Exciting Developments for Nordic Fibreboard: Merger and Meeting

Nordic Fibreboard AS Merger with Pärnu Riverside Development OÜ
Recent Merger Announcement
Nordic Fibreboard AS has embarked on a transformative journey by agreeing to merge with Pärnu Riverside Development OÜ. In this strategic move, Nordic Fibreboard AS is positioned as the acquiring entity, ensuring a seamless transition of assets and obligations from Pärnu Riverside Development OÜ. Following the completion of this merger, Nordic Fibreboard AS will retain its name, thereby continuing its legacy in the industry.
The anticipated date earmarked for the balance sheet of the merger is set, marking a momentous shift as both companies combine their strengths for future growth.
Extraordinary General Meeting Details
Meeting Announcement
Nordic Fibreboard AS will convene an extraordinary general meeting of its shareholders. This crucial gathering will take place on 1 September at 10:00, at their office located at Rääma 31, Pärnu.
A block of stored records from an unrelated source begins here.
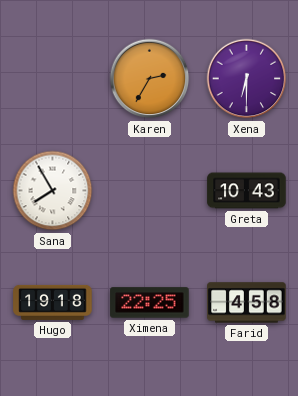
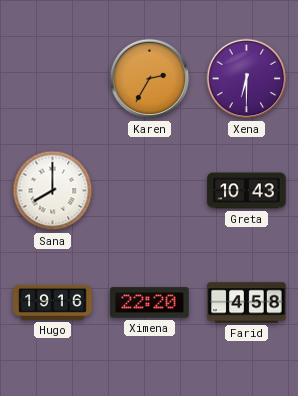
Sana: 7:55 -> 8:00
Hugo: 19:18 -> 19:16
Ximena: 22:25 -> 22:20
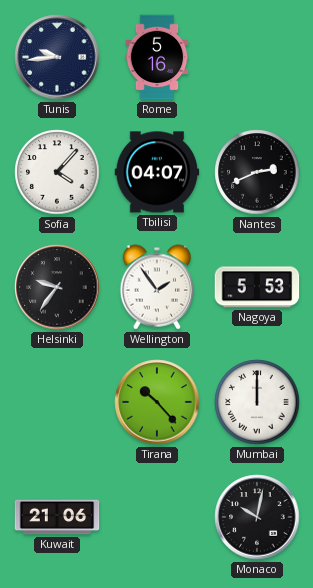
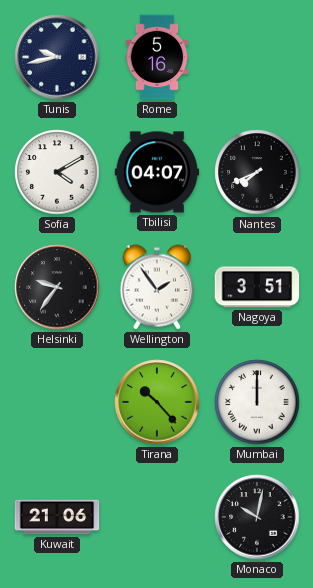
Tunis: 9:44 -> 9:43
Sofia: 4:07 -> 4:10
Nantes: 2:41 -> 7:41
Nagoya: 5:53 -> 3:51
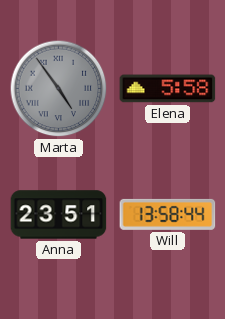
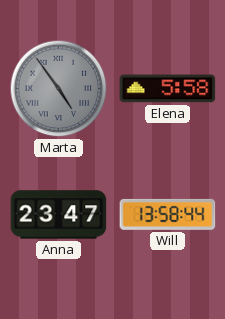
Anna: 23:51 -> 23:47
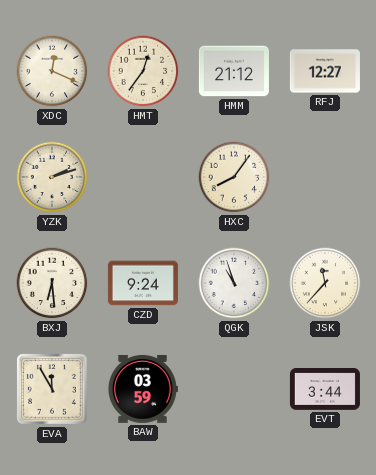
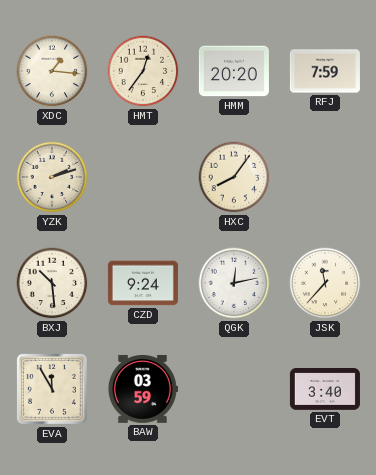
XDC: 12:19 -> 1:16
HMM: 21:12 -> 20:20
RFJ: 12:27 -> 7:59
BXJ: 6:29 -> 10:29
QGK: 10:57 -> 12:13
EVT: 3:44 -> 3:40
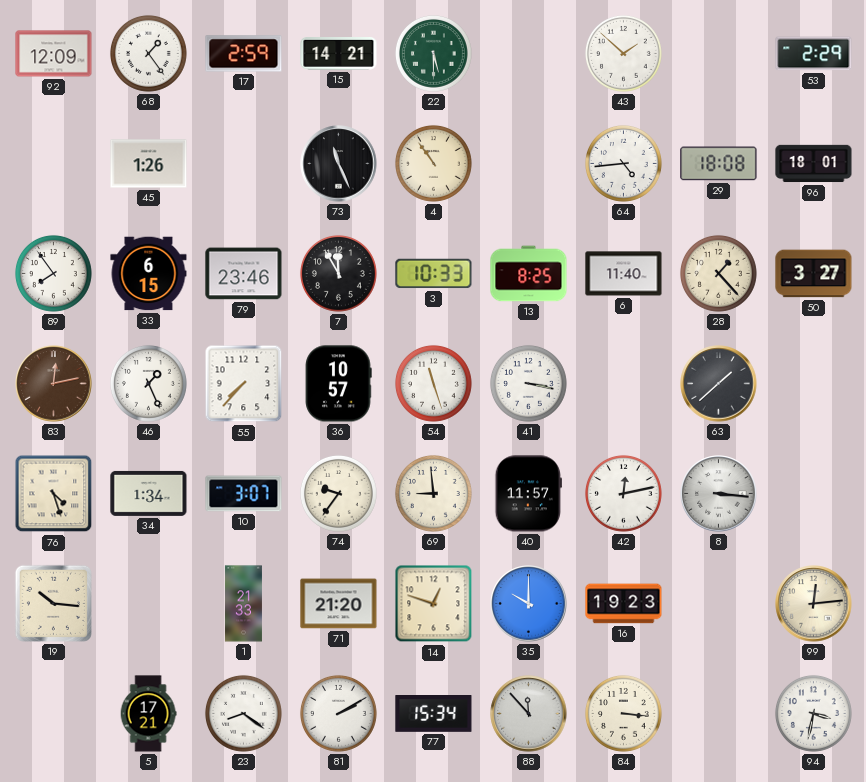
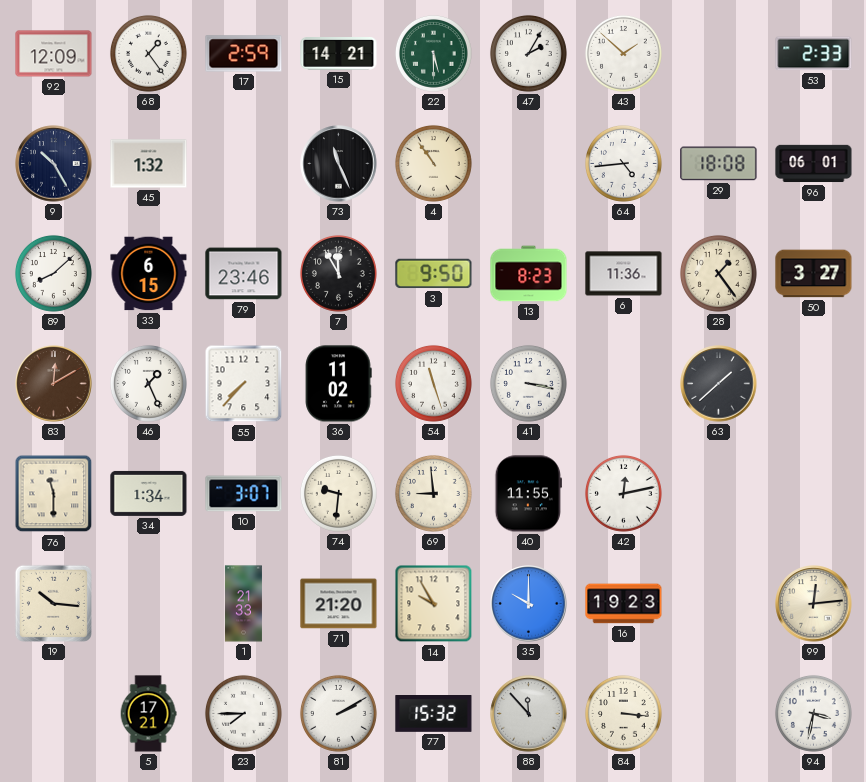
47: none -> 2:05
53: 2:29 -> 2:33
9: none -> 10:25
45: 1:26 -> 1:32
96: 18:01 -> 06:01
89: 7:54 -> 8:08
3: 10:33 -> 9:50
13: 8:25 -> 8:23
6: 11:40 -> 11:36
28: 1:23 -> 1:24
83: 12:13 -> 12:10
36: 10:57 -> 11:02
76: 4:27 -> 11:30
74: 9:36 -> 9:31
40: 11:57 -> 11:55
8: 3:16 -> none
14: 12:48 -> 9:55
23: 8:21 -> 7:45
77: 15:34 -> 15:32
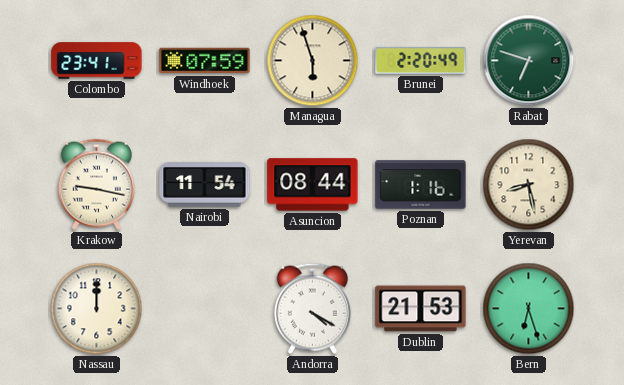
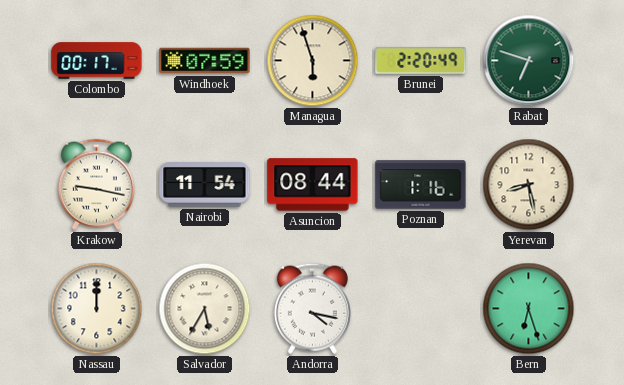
Colombo: 23:41 -> 00:17
Salvador: none -> 5:35
Andorra: 4:20 -> 4:17
Dublin: 21:53 -> none
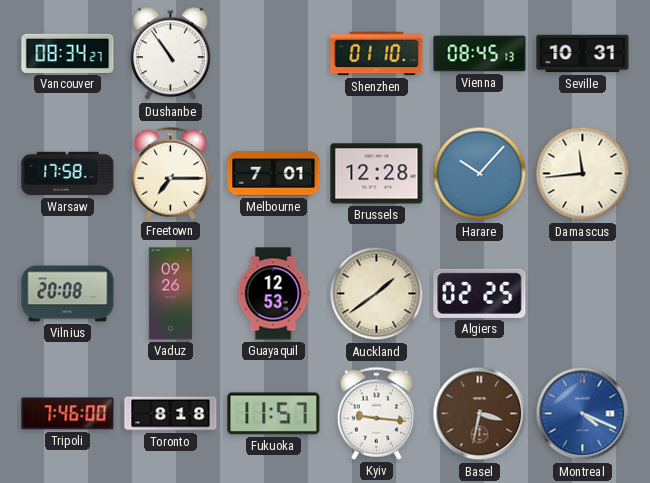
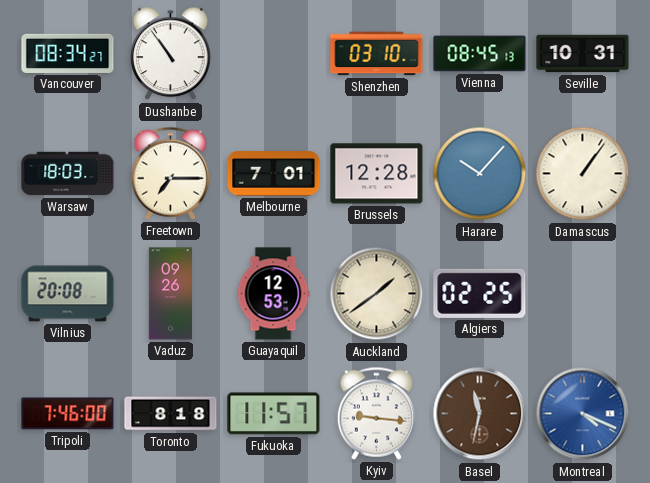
Shenzhen: 01:10 -> 03:10
Warsaw: 17:58 -> 18:03
Damascus: 11:44 -> 1:06
Basel: 3:32 -> 11:32
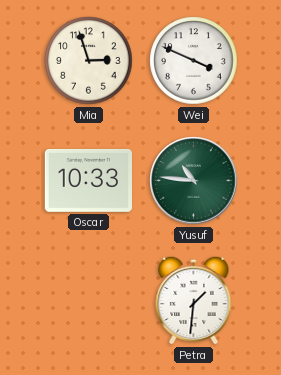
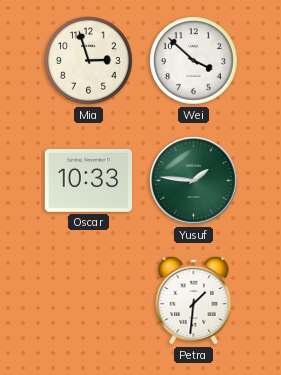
Wei: 3:49 -> 3:52
Yusuf: 10:46 -> 1:46
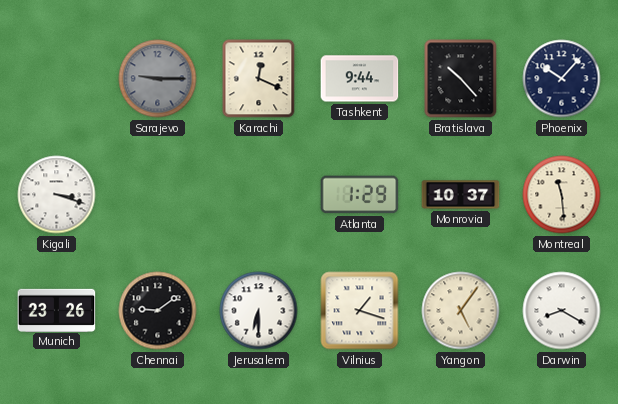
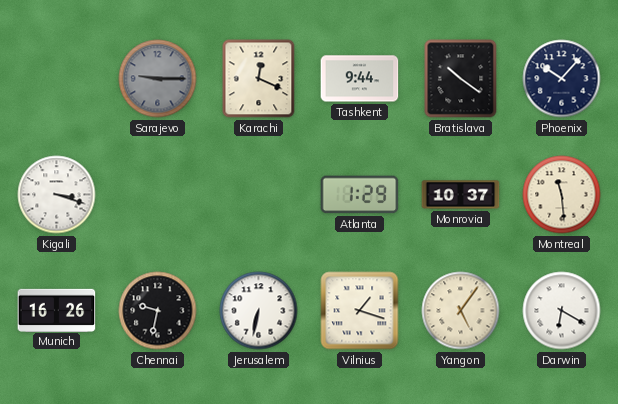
Bratislava: 10:23 -> 10:21
Munich: 23:26 -> 16:26
Chennai: 9:09 -> 9:32
Jerusalem: 6:30 -> 6:32
Darwin: 8:20 -> 6:20
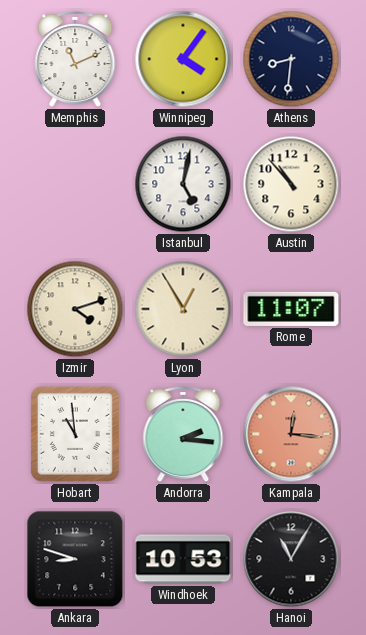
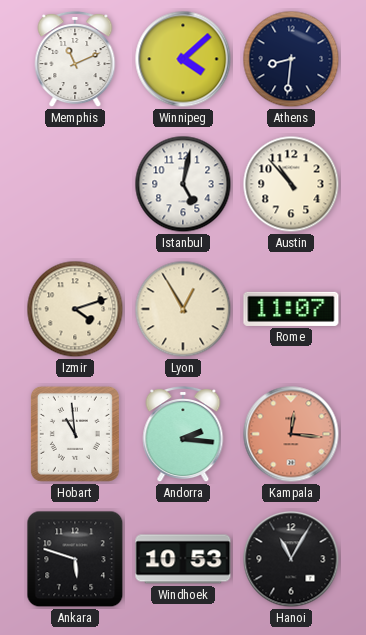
Winnipeg: 4:06 -> 4:08
Ankara: 8:48 -> 5:48
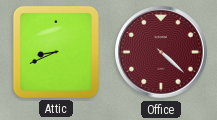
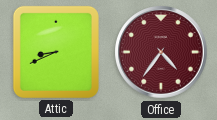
Office: 4:22 -> 4:36
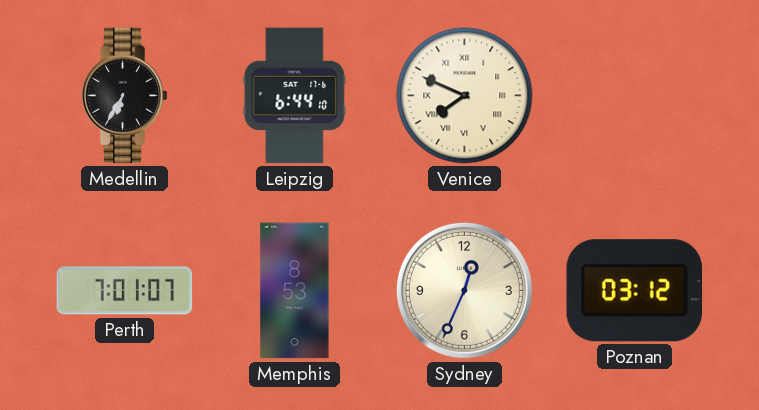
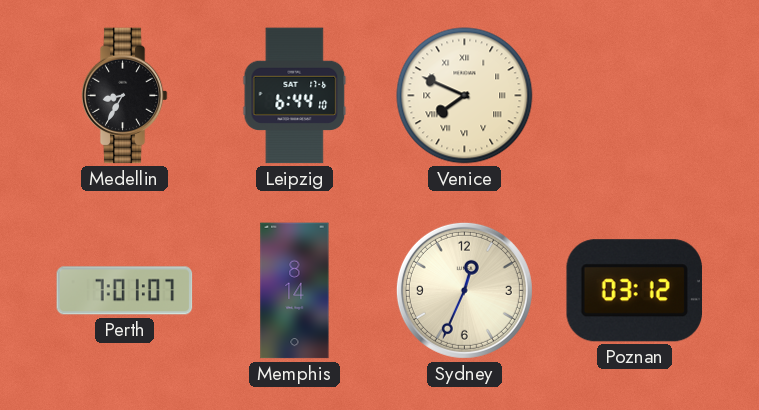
Medellin: 6:35 -> 8:35
Memphis: 8:53 -> 8:14
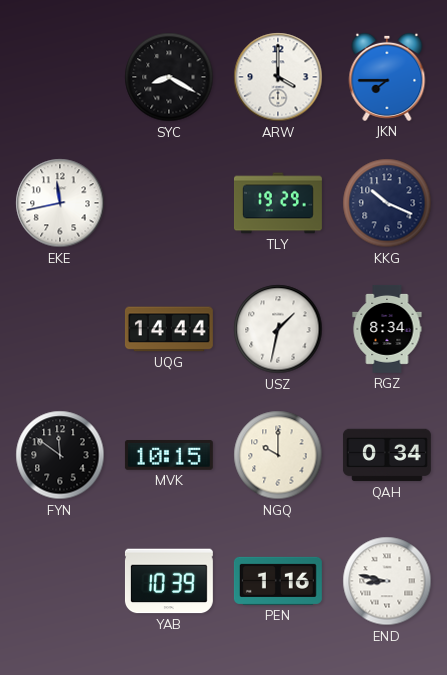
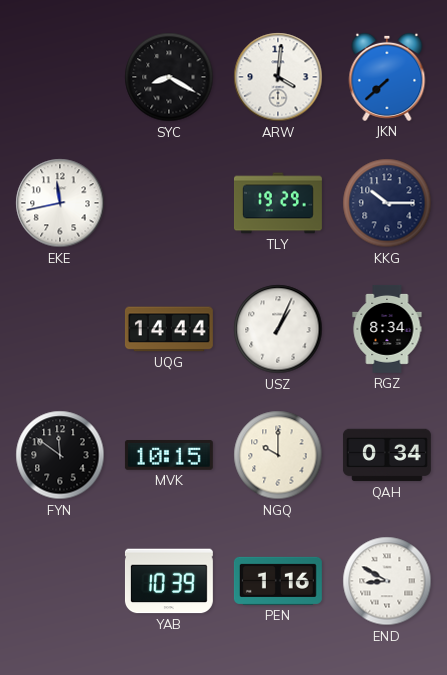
ARW: 4:00 -> 4:01
JKN: 7:45 -> 7:38
KKG: 10:19 -> 10:15
USZ: 1:32 -> 1:04
END: 8:47 -> 8:50
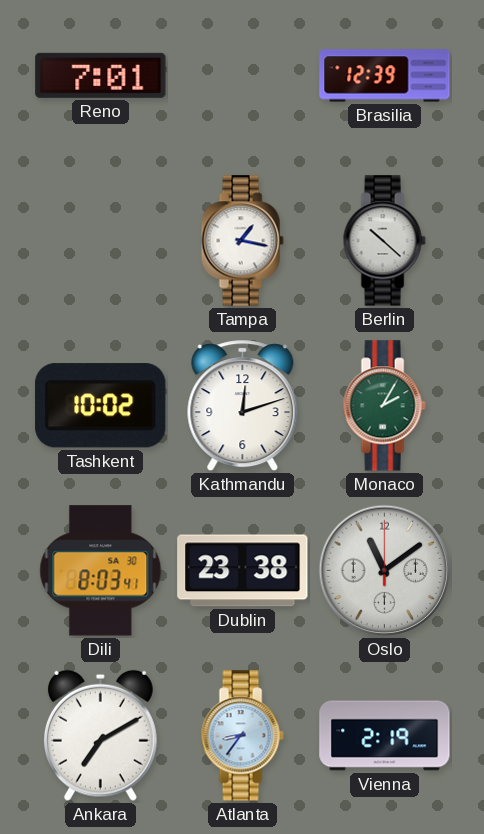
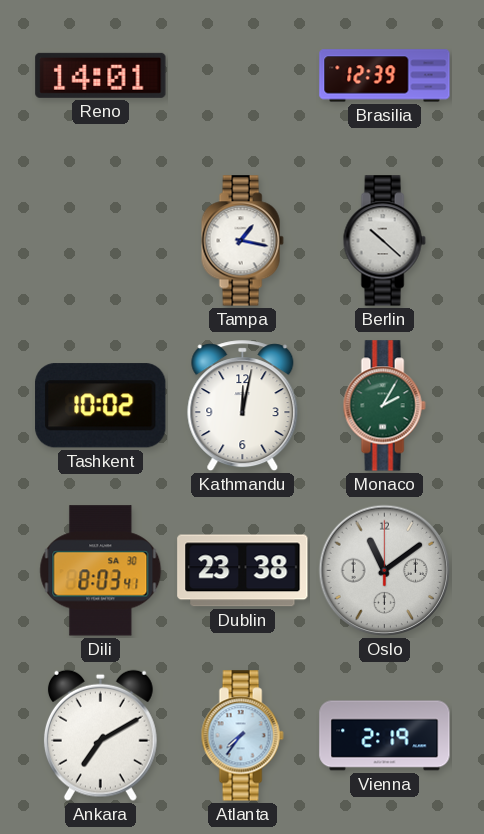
Reno: 7:01 -> 14:01
Kathmandu: 12:12 -> 12:02
Atlanta: 8:36 -> 7:36
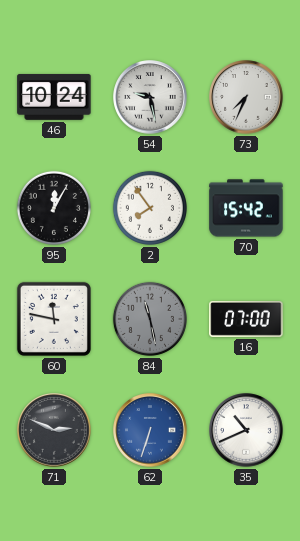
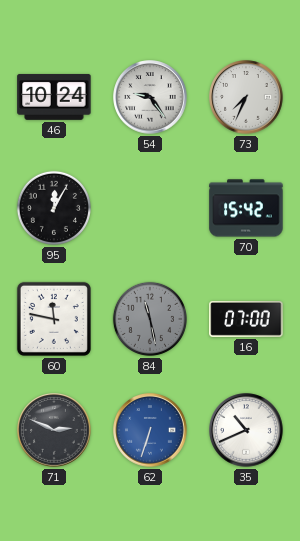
54: 9:28 -> 9:24
2: 7:54 -> none
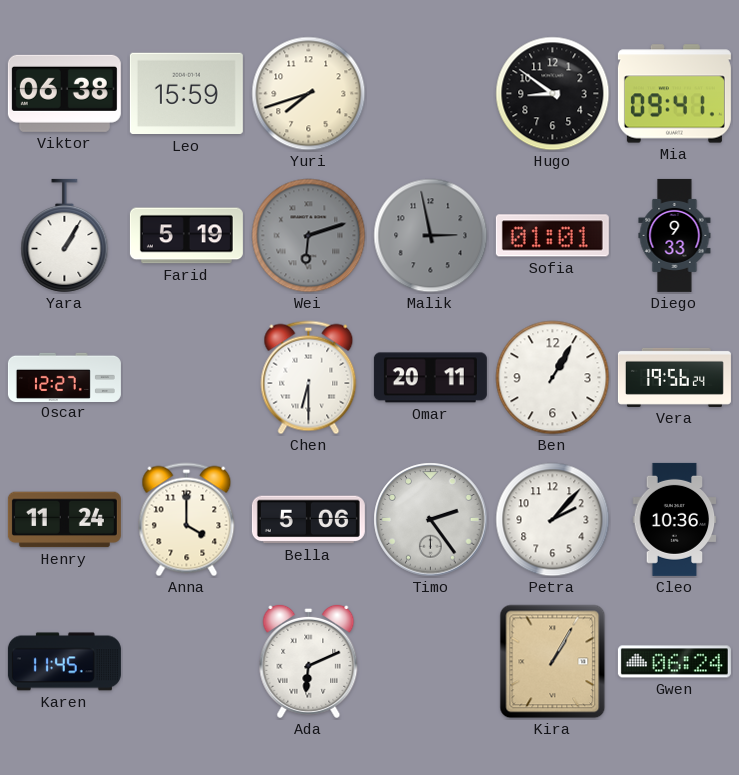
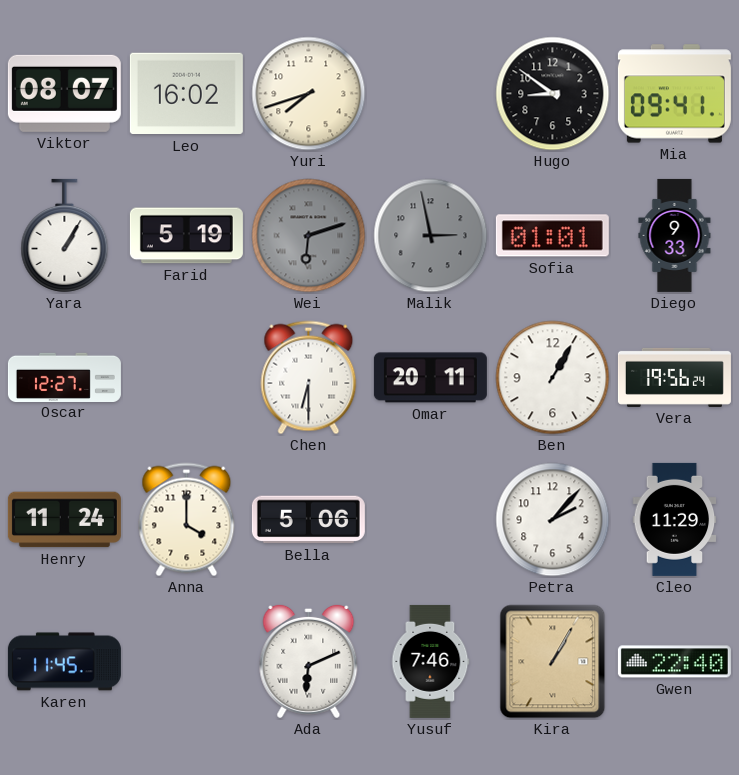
Viktor: 06:38 -> 08:07
Leo: 15:59 -> 16:02
Timo: 2:24 -> none
Cleo: 10:36 -> 11:29
Yusuf: none -> 7:46
Gwen: 06:24 -> 22:40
The registration for attendees will begin at 9:45.
To ensure equitable participation, the list of shareholders entitled to partake in this meeting will be established a week prior, reflecting the company's dedication to transparency and inclusiveness in decision-making processes.
Agenda Highlights for the Meeting
Supervisory Board Proposals
One of the foremost agenda items will involve the approval of the merger agreement with Pärnu Riverside Development OÜ. The Supervisory Board proposes that shareholders endorse this merger, confirming the solidification of Nordic Fibreboard AS's position as the legal successor of the acquired entity.
Moreover, the board will address the proposed conditional increase of Nordic Fibreboard AS's share capital. This would facilitate a public offering of shares, aimed at expanding market reach and enhancing liquidity within the company.
Conditional Increase in Share Capital
A key proposal involves a conditional increase in the share capital by €400,000, bringing the total to €849,906.10. The rationale behind this increase is to conduct a public offering of the company's shares, further positioning Nordic Fibreboard for growth on the Nasdaq Tallinn Stock Exchange. This offering is strategically limited to existing shareholders, ensuring they maintain their proportionate influence within the company.
Admission of New Shares to Trading
As part of the strategic adjustments, the Supervisory Board will also propose the admission of newly issued shares to the additional list of the Nasdaq Tallinn Stock Exchange. This move is anticipated to enhance the overall market presence of Nordic Fibreboard AS.
Participation Details for Shareholders
Shareholders attending the meeting are requested to prepare necessary documentation for registration, ensuring a smooth process. Natural person shareholders must present valid identification, while representatives of legal entities will need to provide appropriate documentation that confirms their authority.
Additionally, should shareholders seek to communicate with the company regarding their representation at the meeting, various methods, including email or physical submission, are available. This reflects the company’s commitment to facilitating shareholder engagement and ensuring all voices are heard.
Shareholder Rights and Communication
At the upcoming meeting, all shareholders will have the opportunity to receive updates about the company's developments. Nordic Fibreboard AS values its shareholders and aims to ensure they receive relevant and timely information. If any queries arise regarding the agenda, shareholders are encouraged to reach out via the established email communication channels.
In conclusion, the merger of Nordic Fibreboard AS with Pärnu Riverside Development OÜ represents a significant strategic advancement. The forthcoming extraordinary general meeting will play a pivotal role in shaping the future of the company and enhancing shareholder value, highlighting Nordic Fibreboard AS's commitment to growth and innovation.
Frequently Asked Questions
What is the purpose of the merger between Nordic Fibreboard AS and Pärnu Riverside Development OÜ?
The merger aims to facilitate asset and obligation transfers to strengthen Nordic Fibreboard AS's market position.
When will the extraordinary general meeting take place?
The meeting is scheduled for 1 September at 10:00 at the office of Nordic Fibreboard AS.
What are the proposals being discussed at the meeting?
Key proposals include approving the merger agreement, conditional share capital increase, and the admission of new shares on the Nasdaq Tallinn Stock Exchange.
How can shareholders participate in the meeting?
Shareholders can participate by registering in advance and providing the required documentation.
What if a shareholder wants to submit additional agenda items?
Shareholders representing at least 1/20 of the share capital can propose additional items at least 15 days before the meeting.